Curried Butternut Squash Soup

Ingredients

  • 2 tbsp olive oil
  • 1 tbsp cumin seeds
  • 2 garlic cloves, minced
  • 1 small onion, diced
  • 1 tbsp lemon juice
  • 1/2 tsp turmeric powder
  • 2 cups butternut squash
  • 1/2 tsp ginger paste
  • 1 can white kidney beans
  • 1 tbsp tomato paste
  • 1/2 tsp salt, to taste
  • 4 cups vegetable stock
  • 2 tbsp corn starch
  • 1 tbsp coconut cream

Garnish

  • Handful sage

Preparation

  1. Add oil, cumin seeds, garlic, and ginger to a medium pot. Simmer for 5 minutes.
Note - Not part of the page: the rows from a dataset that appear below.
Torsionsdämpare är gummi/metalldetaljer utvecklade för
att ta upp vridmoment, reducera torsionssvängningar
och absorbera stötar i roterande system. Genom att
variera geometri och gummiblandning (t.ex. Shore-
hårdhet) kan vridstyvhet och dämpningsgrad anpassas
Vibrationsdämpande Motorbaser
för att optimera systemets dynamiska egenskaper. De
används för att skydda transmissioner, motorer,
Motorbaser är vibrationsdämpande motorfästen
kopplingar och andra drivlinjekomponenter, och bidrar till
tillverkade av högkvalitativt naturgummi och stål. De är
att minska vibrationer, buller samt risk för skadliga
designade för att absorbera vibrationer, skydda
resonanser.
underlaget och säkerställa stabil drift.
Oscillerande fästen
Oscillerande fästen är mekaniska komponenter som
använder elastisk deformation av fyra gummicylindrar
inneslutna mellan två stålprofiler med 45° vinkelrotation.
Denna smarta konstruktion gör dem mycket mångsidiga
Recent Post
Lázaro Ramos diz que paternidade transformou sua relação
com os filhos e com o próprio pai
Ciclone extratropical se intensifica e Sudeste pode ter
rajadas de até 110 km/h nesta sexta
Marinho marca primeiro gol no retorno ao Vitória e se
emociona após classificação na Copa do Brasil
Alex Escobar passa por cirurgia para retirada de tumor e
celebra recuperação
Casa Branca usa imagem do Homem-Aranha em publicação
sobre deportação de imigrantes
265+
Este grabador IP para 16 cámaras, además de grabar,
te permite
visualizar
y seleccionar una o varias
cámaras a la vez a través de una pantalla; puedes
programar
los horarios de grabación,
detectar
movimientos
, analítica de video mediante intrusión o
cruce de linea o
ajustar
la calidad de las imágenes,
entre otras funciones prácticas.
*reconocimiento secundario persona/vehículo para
  2. Add butternut squash and pan fry for 10 minutes, mixing and cooking until squash is tender.

  3. Add the rest of the ingredients except corn starch.

  4. Take a cupful of vegetable stock from the pan and mix it with the corn starch.

  5. Add the mixture back to the pot and bring to a boil. Simmer for 10 minutes. Taste for salt and lemon.

  6. Garnish with red chili flakes and sage.

Garnish

  1. Fry the handful of sage with olive oil and salt until crisp.